Published on May 13, 2021

I’m one of those people: If you’re coming to my apartment, I’ll kindly ask you to take off your shoes at the door. I’m not so worried about ruining my rug. I know that rugs are meant to be walked on, and some even say they get better with age and wear. It’s more that I don’t want to think about all of the germs trekked in from outside that my bare feet might be stepping on later. Essentially, I treat my rugs like museum artifacts, so it’s only natural that I would also think of them as artwork for my floors. And I like my rugs like I like my art: colorful and curated.
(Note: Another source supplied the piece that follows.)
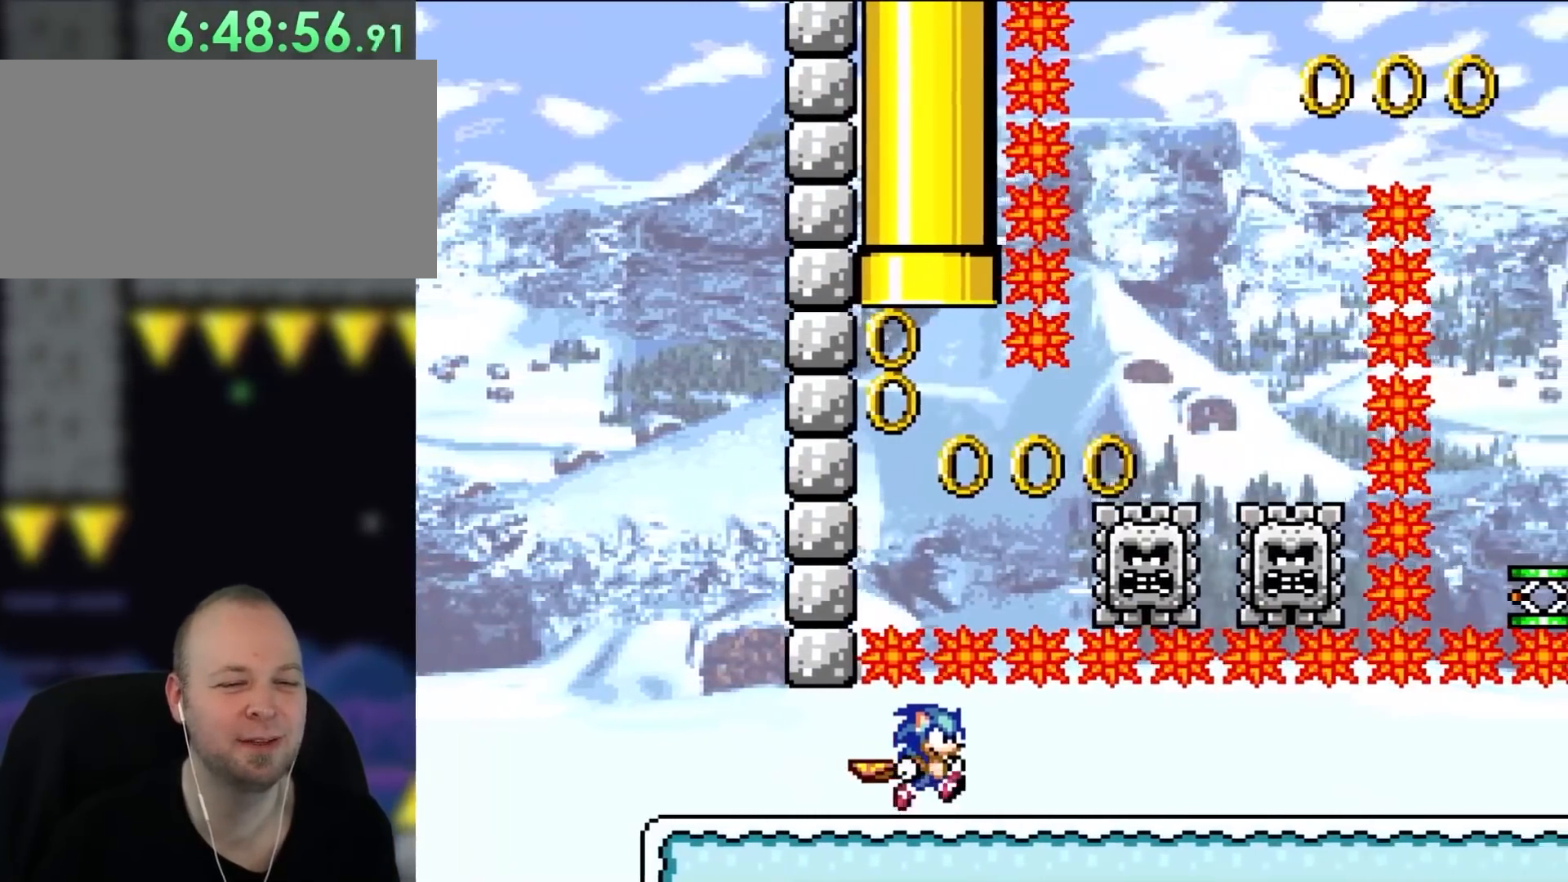
{"buttons": ["Y", "DPAD_RIGHT"], "events": []}
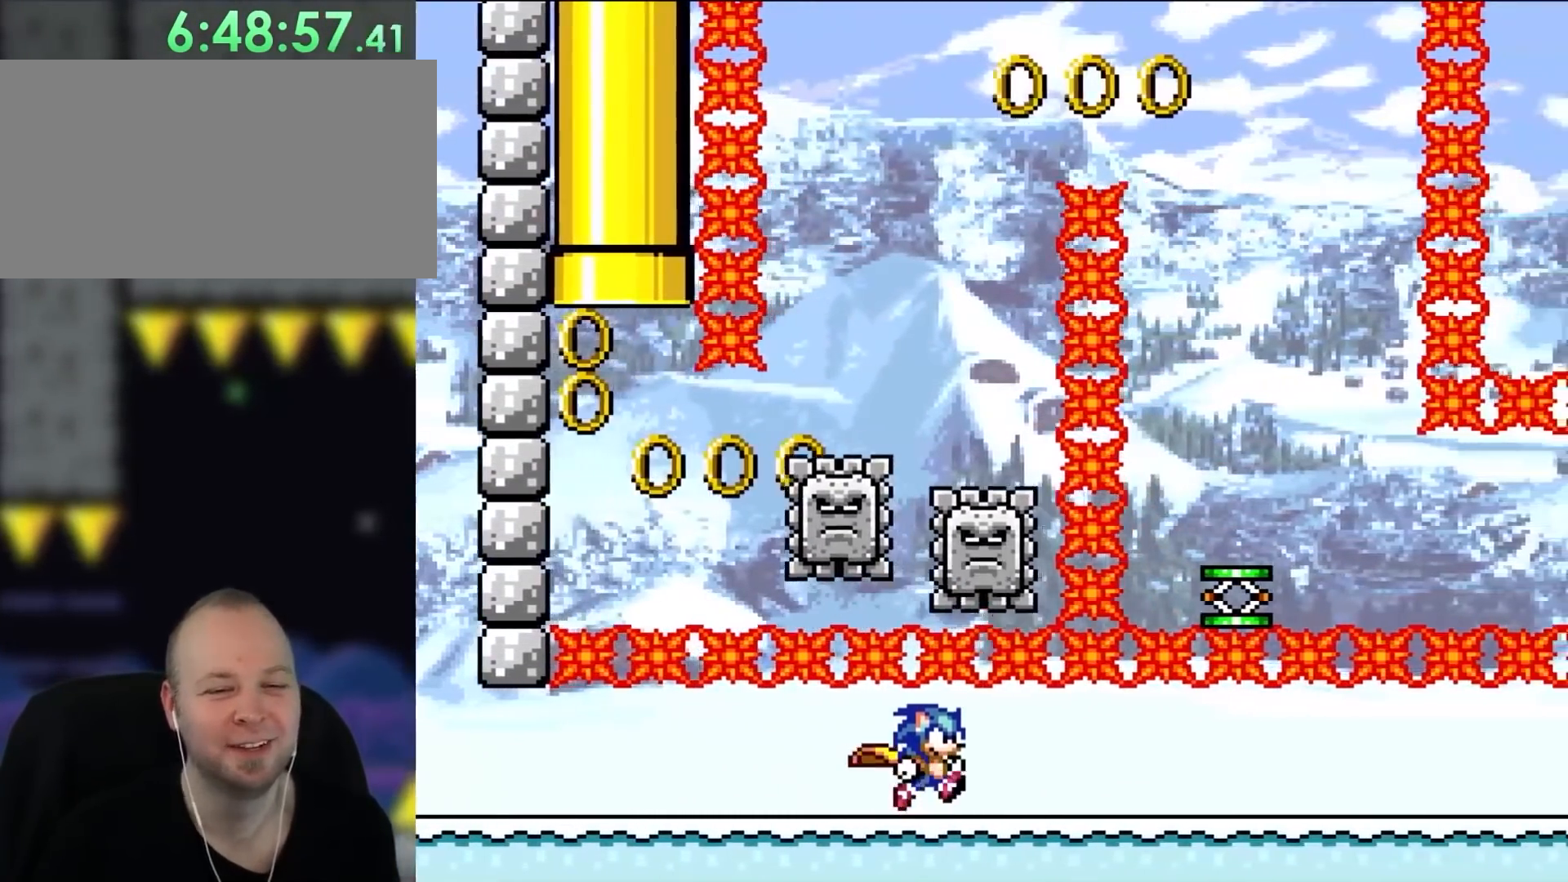
{"buttons": ["Y", "DPAD_RIGHT"], "events": []}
Inspired by Colin King’s sumptuous collection for Beni, which color-blocks rich hues in unexpected combinations, I went on a color quest for rugs that are pretty and pigmented enough to be framed.

The Short List

Best for Bare Feet: 007, Colin King x Beni Rugs

Why I love it: Taking color cues from Marrakech and Tangier, Colin King’s The Shape of Color for Beni Rugs features bold hues in chunky stripes and big saturated blocks. But back to our bare feet: The best part is they’re handcrafted and custom-dyed in the Atlas mountains from 100 percent wool, with a longer pile that will feel incredibly indulgent underfoot.  

Where I see it: This rug would feel amazing to step on first thing in the morning, so under your bed or beside is a no-brainer. 

Best Value: Safavieh Orwell Liljeta Mid-Century Modern Rug in Rust/Yellow, Overstock

Why I love it: The stripes are super-graphic, but there’s a muted quality to the color palette—the dusty rose, the calming yellow—that keeps it easy to live with. It’s made with soft fibers and has a medium-cut pile that won’t shed. And at only $109 for a 5-by-7-footer, it’s an actual steal. (Usually when you go up to an 8-by-10, you’re talking four digits, and this one is only $218 in that size.) Oh, there’s free shipping, too.

Where I see it: The Art Deco–inspired geometrics would feel right at home in a breakfast nook underneath, say, a mid-century modern Saarinen Tulip table. 

Best Hand-Loomed: Handloomed Striped Viscose Rug in Dark Turquoise, Anthropologie

Why I love it: I’m obsessed with so many things about this rug: the dark turquoise jewel tone, for one—a combination of wool and viscose give it that hint of shine. But the way it’s crafted really makes it a winner. Hand-loomed using various weaving techniques, there’s a depth and dimension that shows off the artist’s touch. 

Where I see it: Viscose is super-silky, but it’s also a bit delicate. Put it in a space without a crazy amount of foot traffic, like a dining room or under a bar cart. 

Best Tone-on-Tone: Jumbo Dot Printed Rug in Rust, Urban Outfitters

Why I love it: Color-blocking doesn’t have to just mean big rectangles of high-contrast shades—it can be monochromatic, too. This rosy-toned rug has just enough saturation to enliven your space but is subdued enough to act as a neutral. Bonus points for the fringe and brushed appearance.

Where I see it: In a kitchen chock-full of stainless steel—incorporating dusty rose will immediately warm up the metal. Plus this style is made mostly of cotton, so if anything spills, you can spot-clean it. 

Best Flat-Weave: Agate Iris, Tantuvi

Why I love it: Tantuvi’s cotton rugs are five times thicker and therefore stronger than typical flat-weaves. They can also be cleaned in cold water in a washing machine (as long as yours doesn’t have an agitator), so even if someone walks on them in their germy shoes, you won’t have to freak out. This specific design is handwoven in Rajasthan on panja looms using 100 percent fine Indian cotton dyed in Jaipur. The palette and pattern were inspired by northern India’s kaleidoscopic terrain shaped by natural rock formations. 

Where I see it: Because they’re so durable, I picture this textile in an entryway. But Tantuvi’s creations are also more absorbent than other flat-weaves, so the kitchen or bathroom are good choices, too. 

Best Geometric: Selandia Rug in Rose, Design Within Reach

Why I love it: The graphic shapes, designed by Urd Moll Gundermann for Linie Design, are big and bold, but because they’re in varying shades of dusty pink and peach, they won’t overpower your space. And although it’s all made of 95 percent wool and 5 percent viscose, a mix of construction techniques creates subtle differences in texture. 

Where I see it: I’d put it in a living room under a glass coffee table. That way you’ll still be able to appreciate the understated artistry. 

Best Heirloom: Matrix Rug, Dana Haim

Why I love it: This rug is a work of art in every sense, from the drawings Dana Haim does herself to the artisans in India who hand-dye the pastel colorway and hand-tuft that pattern using worsted wool from New Zealand. 

Where I see it: The brand calls this rug “a cozy place to land after a hard day’s work,” but since we’re all working from home now, why not give yourself a cozy place to land during your 9-to-5?